Deux semaines plus tard, il essaye sa nouvelle technique, et tue à l’hôtel Milton un individu masculin, Sabri Benisma. Il découpe le corps et le jette dans les poubelles de l’hôtel. Il y aura un témoin, un sdf de cinquante et un ans, Albert Sauvage, prétendant avoir surpris « un homme à tête de vache » lancer des sacs suspects dans une benne. Mais vu l’état alcoolisé d’Albert, les policiers ont du mal à croire au signalement.

Si on avait cru Sauvage, on aurait peut-être pu stopper le tueur de canons dans sa course. Hélas, l’erreur profite à Euhmann, qui dorénavant efface toute trace de ses exactions. Des gens disparaissent sans explications, et avant que l’on pense au meurtre, de trop longues semaines se sont écoulées. Durant cette période, Jean tue quatorze fois.

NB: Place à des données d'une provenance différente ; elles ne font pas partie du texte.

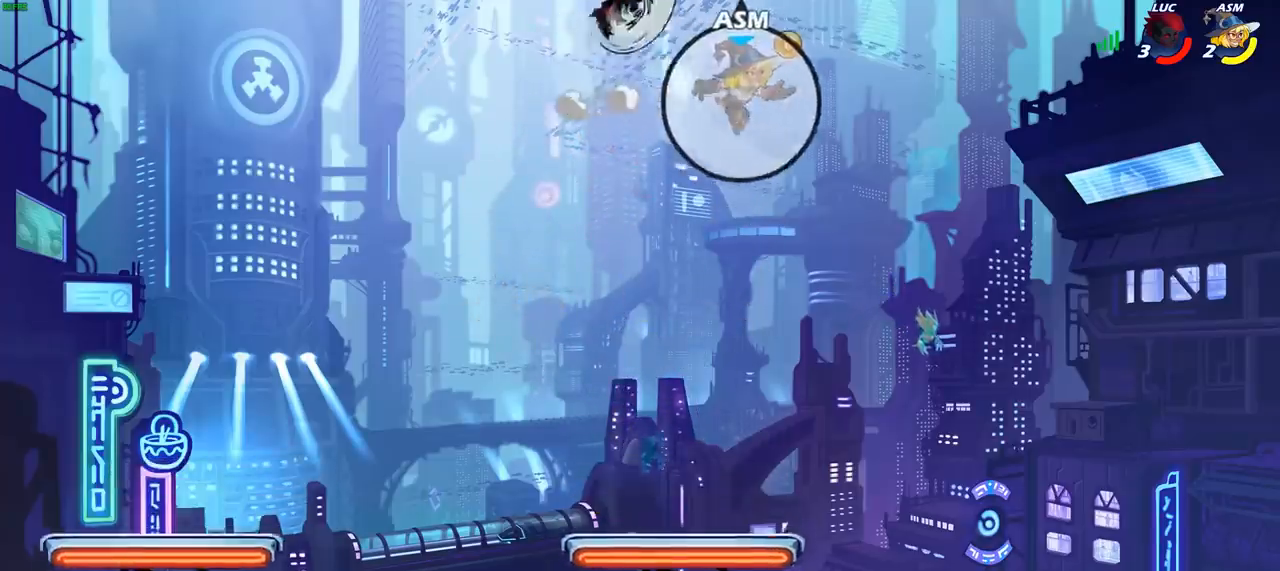
{"buttons": [], "left_stick": "right", "right_stick": "center", "events": []}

Deux ans plus tard, un homme se présente à la préfecture de police. Il déclare s’appeler Jean Euhmann, et être le tueur de canon. Devant l’incrédulité de l’agent d’accueil, il dépose sur le comptoir un pistolet 9mm équipé d’un silencieux et un couteau. « Prenez les je vous prie » demande t’il d’une voix douce. On accepte de l’interroger. Face aux inspecteurs, il donne une description précise des meurtres, donnant des détails que personne d’autres ne peut connaitre à part le coupable. Il donne la liste des « disparus », leurs noms, et la façon dont il les a supprimé. Toutes ont été exécutées d’une balle dans la tête, mutilées, et découpées. Il s’est débarrassé des corps en les jetant dans des poubelles qu’il savait en partance pour l’incinérateur.

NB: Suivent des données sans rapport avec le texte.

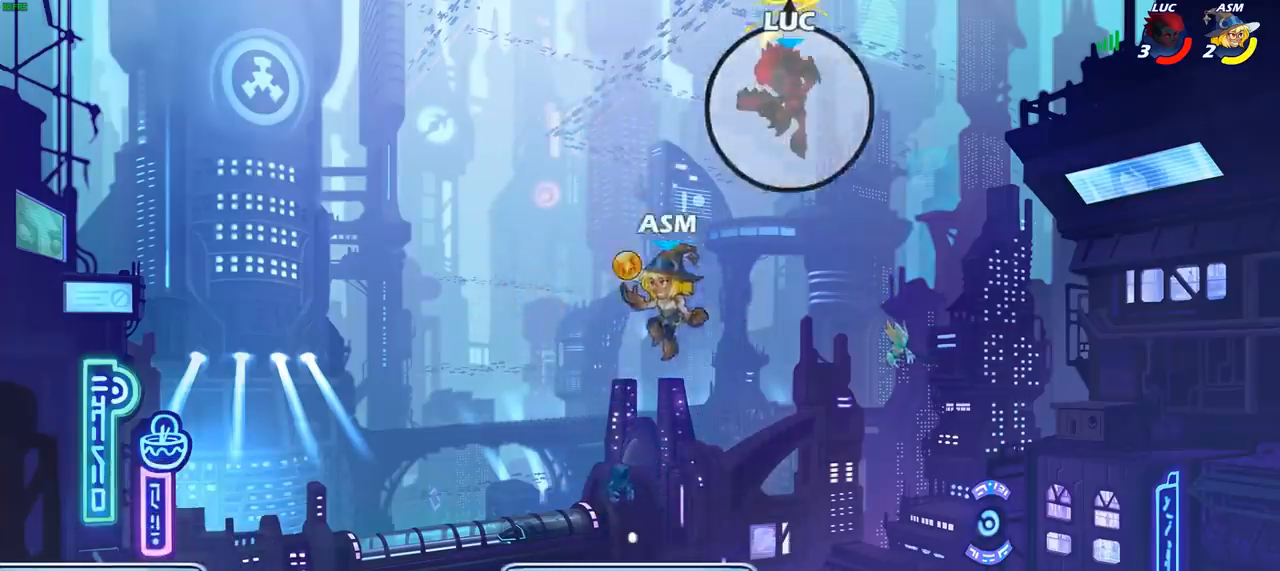
{"buttons": [], "left_stick": "left", "right_stick": "center", "events": [[83, "left_stick", "left"]]}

On fait venir le docteur Hulin, l’auteur du profil, pour observer Jean pendant un nouvel interrogatoire. Celui-ci confesse que c’est l’impuissance qui l’a conduit au meurtre. Il justifie ses actes par des explications fumeuses. « Dans la ville nous sommes des insectes, dit-il. Des fourmis. Il y aussi des cafards, des mouches. Des phasmes. Ils sont beau les phasmes, mais trop gros, ils gênent le passage des fourmis, les ralentissent. Il fait s’en débarrasser pour que le flots des fourmis reprennent son cours  »

La séance tourne court. Jean se jette subitement sur Hulin, et lui plante un stylo dans l’œil. Le médecin meurt quelques instants plus tard. « Je ne l’aime pas celui la » se contente de dire Euhmann. Il est immédiatement placé dans un hôpital psychiatrique sécurisé. Après de nouveaux entretiens, où il confessera entre autre que tuer lui donne « un certain plaisir apaisant », il avoue la totalité de ses crimes, y compris les « disparitions » avec suffisamment de faits corroborant ses dires. Il s’enferme ensuite dans un profond mutisme, dont il ne sortira plus. Trente-quatre victimes. Le procès n’aura pas lieu, quelques jours après sa confession, il se fracasse le crâne contre la porte de sa cellule, laissant filer pour toujours la personnalité étrange que contenait son corps.